Once we have our base configuration then we can fill it in for our specific machine.


In [None]:
!python -m spacy init fill-config ./corpus/base_config.cfg ./corpus/config.cfg

In [None]:
!python -m spacy train ./corpus/config.cfg --output ./corpus/ --paths.train ./corpus/train.spacy --paths.dev ./corpus/dev.spacy

And as we can see, we achieve a good model extremely quickly. From the outputs we can load up our trained models.

In [None]:
sp_nlp = spacy.load('corpus/model-best/')

In [None]:
training_data[0]

In [None]:
doc = sp_nlp(training_data[0][0])
displacy.render(doc, style='ent')

And go a bit bigger on the text size.

In [None]:
doc = sp_nlp(othello[:1209])
displacy.render(doc, style='ent')

In [None]:
doc = sp_nlp(othello[4000:5500])
displacy.render(doc, style='ent')

# Disambiguation

Disambiguation is fundamentally different from the NER task that we have been dealing with and follows as a next step once you have extracted entities. 

Disambiguation is **extremely difficult** in almost any real big data setting. There is just no way around the fact that text data that you obtain will contain ambiguity that is impossible to resolve with 100% certainty unless you were able to speak to the data creator or were a part of the data creation process. 

As a simple example, one of the most active areas of disambiguation research is in Author Name Disambiguation (AND) for scientific publications. If you have two manuscripts that both have the author `Yang, Y.`, how you can be certain that `Yang, Y.` of `Manuscript_1` is the same `Yang, Y.` of `Manuscript 2`? More than one person can have the same name, there can be both a `Paris, TX` and `Paris, FR`, and so on.

There is 'duplication' in language, this is why at national levels people have some form of a number (social security number in the US) that is unique to each individual -- even if they have the same name.

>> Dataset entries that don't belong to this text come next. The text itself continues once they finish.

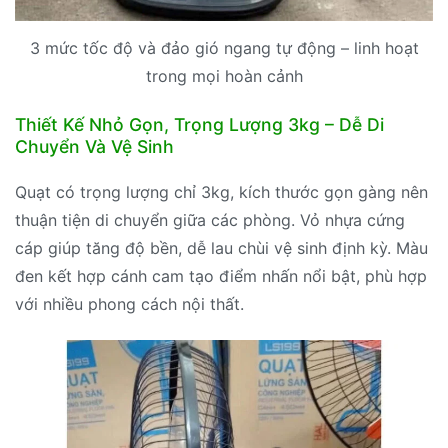
3 mức tốc độ và đảo gió ngang tự động – linh hoạt
trong mọi hoàn cảnh
Thiết Kế Nhỏ Gọn, Trọng Lượng 3kg – Dễ Di
Chuyển Và Vệ Sinh
Quạt có trọng lượng chỉ 3kg, kích thước gọn gàng nên
thuận tiện di chuyển giữa các phòng. Vỏ nhựa cứng
cáp giúp tăng độ bền, dễ lau chùi vệ sinh định kỳ. Màu
đen kết hợp cánh cam tạo điểm nhấn nổi bật, phù hợp
với nhiều phong cách nội thất.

For locations, each city in the US has a FIPS code (like we used with the census) that is unique, even if a town or city shares a name with a town in another state. 

Disambiguation is the process of creating these unique entity indices for our own entities -- we are essentially taking all of the entities that we find and trying to reduce the pool down to the unique entities and assign a "SSN" to each unique pool of entities. Thus, we know that `IAGO` in line 10 is the same entity as `IAGO` in line 1000.

## Exercise Discussion. 

What features would you think to use in something like author name disambiguation?


## Back to our usage

We don't have much of a real example to work through here because what we would care about is direct matching. In the real world we would typically have to deal with misspellings or variations in spellings, which is what grows the pipeline. One of the most fundamental techniques in doing disambiguation is leveraging fuzzy matching to generate potential candidates. Names with a high-similarity are considered as potential match candidates for further consideration and low-similarity candidates are discarded. 

In [None]:
!pip install fuzzywuzzy

In [None]:
from fuzzywuzzy import fuzz

fuzz.ratio("IAGO", "IAG")

In [None]:
fuzz.ratio("OTHELLO", "IAGO")

In [None]:
fuzz.ratio("DESDEMONA", "IAGO")

In [None]:
fuzz.ratio("DESDEMONA", "OTHELLO")

As you can see here a dropped character is still giving us a high match ratio, while different names are giving poor matches. Of course choosing where 'high' and 'low' is is effectively another algorithm that you are creating. As such, it needs to be "trained" and optimized to be specific to your data. Importantly, fuzzymatching is not a silver bullet since it's relying on numerical measures -- the length of your target strings will have an impact on the calculated ratios (and thus how you might want to set your cut-off for a high match or not).